Co mnie boli najbardziej w obecnym systemie nauczania, to to, że szkoła próbuje wtłoczyć wszystkich w jeden schemat i oczekuje, że każdy będzie dobry we wszystkim. To jest niestety przepis na miernotę, przeciętność i zniechęcenie. Dlatego kolejną rzeczą, jakiej od szkoły oczekuję, jest otwieranie perspektyw, wspieranie rozwoju i wykorzystania potencjału. I znów, staram się jak mogę pokazywać dziecku możliwości, pozwalam doświadczać, poszukiwać i dociekać. A to wszystko po to, by moja córka odnalazła w sobie pasję, miała okazję przekonać się co lubi i w czym jest dobra. Obserwuję uważnie, pozwalam eksperymentować, odkrywać, szukać własnej drogi. Chcę wyposażyć dziecko w zestaw narzędzi, dzięki którym będzie mogło sobie poradzić zawsze i w każdej sytuacji z zasobami, jakie posiada. Jednak ja mogę pokazać tylko tyle, ile sama wiem. Dlatego potrzebuję pomocy szkoły, której rolą powinno być wzmacnianie kreatywności, tworzenie różnorodności i poszerzanie horyzontów.
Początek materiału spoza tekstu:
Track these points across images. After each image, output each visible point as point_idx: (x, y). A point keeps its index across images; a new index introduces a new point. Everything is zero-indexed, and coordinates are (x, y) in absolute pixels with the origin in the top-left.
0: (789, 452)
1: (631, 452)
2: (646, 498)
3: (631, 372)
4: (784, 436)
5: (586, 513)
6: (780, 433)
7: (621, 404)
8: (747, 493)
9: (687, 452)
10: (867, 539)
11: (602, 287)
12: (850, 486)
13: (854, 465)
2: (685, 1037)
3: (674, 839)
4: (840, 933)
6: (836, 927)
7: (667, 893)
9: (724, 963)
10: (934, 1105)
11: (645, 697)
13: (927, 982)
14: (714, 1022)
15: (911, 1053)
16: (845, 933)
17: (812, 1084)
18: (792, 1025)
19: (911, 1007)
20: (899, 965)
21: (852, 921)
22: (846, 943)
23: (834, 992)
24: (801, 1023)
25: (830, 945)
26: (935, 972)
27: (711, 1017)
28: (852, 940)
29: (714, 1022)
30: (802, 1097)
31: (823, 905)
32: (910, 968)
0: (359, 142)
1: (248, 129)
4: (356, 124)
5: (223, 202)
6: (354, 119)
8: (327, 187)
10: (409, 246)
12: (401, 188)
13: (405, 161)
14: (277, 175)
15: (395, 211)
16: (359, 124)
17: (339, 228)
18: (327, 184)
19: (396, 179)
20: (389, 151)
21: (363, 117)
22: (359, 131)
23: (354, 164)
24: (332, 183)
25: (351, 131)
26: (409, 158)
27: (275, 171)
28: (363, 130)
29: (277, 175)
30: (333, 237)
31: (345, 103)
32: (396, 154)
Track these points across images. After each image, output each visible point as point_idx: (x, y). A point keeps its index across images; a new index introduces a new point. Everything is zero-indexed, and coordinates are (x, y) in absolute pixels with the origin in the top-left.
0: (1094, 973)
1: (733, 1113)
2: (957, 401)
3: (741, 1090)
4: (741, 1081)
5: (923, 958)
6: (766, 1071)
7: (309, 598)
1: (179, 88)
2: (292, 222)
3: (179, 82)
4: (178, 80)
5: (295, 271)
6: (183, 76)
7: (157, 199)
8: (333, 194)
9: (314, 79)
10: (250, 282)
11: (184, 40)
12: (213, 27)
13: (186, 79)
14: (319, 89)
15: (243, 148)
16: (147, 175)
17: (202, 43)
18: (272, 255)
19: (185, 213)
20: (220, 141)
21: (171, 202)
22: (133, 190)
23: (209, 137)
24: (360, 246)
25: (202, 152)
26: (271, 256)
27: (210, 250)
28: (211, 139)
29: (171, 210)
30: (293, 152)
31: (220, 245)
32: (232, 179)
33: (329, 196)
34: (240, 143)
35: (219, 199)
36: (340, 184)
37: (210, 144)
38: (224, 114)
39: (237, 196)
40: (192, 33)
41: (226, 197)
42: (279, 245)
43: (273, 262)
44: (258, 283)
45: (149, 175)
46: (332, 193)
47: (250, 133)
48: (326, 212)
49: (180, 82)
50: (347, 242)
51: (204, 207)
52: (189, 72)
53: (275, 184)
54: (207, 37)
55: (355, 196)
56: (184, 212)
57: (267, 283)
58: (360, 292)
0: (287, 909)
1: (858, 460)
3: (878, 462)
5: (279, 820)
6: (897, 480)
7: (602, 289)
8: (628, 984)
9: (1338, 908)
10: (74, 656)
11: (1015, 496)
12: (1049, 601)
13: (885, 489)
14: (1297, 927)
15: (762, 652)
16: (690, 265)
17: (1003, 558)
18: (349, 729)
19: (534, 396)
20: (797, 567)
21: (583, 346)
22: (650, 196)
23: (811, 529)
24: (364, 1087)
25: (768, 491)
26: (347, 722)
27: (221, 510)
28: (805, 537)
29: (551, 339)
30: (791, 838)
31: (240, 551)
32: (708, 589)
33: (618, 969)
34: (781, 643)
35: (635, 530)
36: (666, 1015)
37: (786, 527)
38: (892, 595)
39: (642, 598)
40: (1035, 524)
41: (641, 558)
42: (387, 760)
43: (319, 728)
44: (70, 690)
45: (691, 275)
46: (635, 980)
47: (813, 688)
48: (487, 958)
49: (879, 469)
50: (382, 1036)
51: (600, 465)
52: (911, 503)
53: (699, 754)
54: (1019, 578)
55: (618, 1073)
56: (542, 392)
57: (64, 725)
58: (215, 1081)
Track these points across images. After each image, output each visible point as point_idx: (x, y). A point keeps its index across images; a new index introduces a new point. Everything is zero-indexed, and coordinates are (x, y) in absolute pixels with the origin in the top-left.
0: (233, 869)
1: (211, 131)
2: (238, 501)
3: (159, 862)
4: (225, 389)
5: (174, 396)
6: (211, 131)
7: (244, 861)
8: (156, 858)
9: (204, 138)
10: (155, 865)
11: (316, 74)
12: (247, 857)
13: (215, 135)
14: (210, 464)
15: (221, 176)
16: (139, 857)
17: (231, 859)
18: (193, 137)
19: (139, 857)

I trzecia rzecz, której od szkoły oczekuję, to przygotowanie do podjęcia aktywności zawodowych. Bo właśnie szkolnictwo i biznes muszą iść ręka w rękę, aby rozwijać i dostosowywać kompetencje do wymagań rynku pracy. Szkolnictwo powinno być nawet krok z przodu, by wyprzedzać trendy i przygotowywać przyszłych pracowników i przedsiębiorców. A tutaj tak samo, jak potrzebne jest nauczanie przedmiotów ścisłych, potrzebna jest także edukacja w zakresie kompetencji miękkich, które będą coraz częściej decydować o przewadze konkurencyjnej.
Myślę, że nie można już dłużej zaprzeczać, że szkolnictwo jest w słabej kondycji. Jeśli szkoły nie sprostają oczekiwaniom i nie przystosują się do wymagań współczesnego świata, może się okazać, że są zbędne. Ja wolę jednak myśleć, że staniemy na wysokości zadania i zmienimy nie tylko formę, ale i treść. Bo najgorsze, co mogłoby się przydarzyć, to przegapić moment i nie wykorzystać okazji do poukładania rzeczy na nowo. Jest przecież wiele osób, którym dobro szkolnictwa i uczniów leży głęboko na sercu, więc rąk do pracy nie zabraknie. W razie czego, ja się zgłaszam, na ochotnika.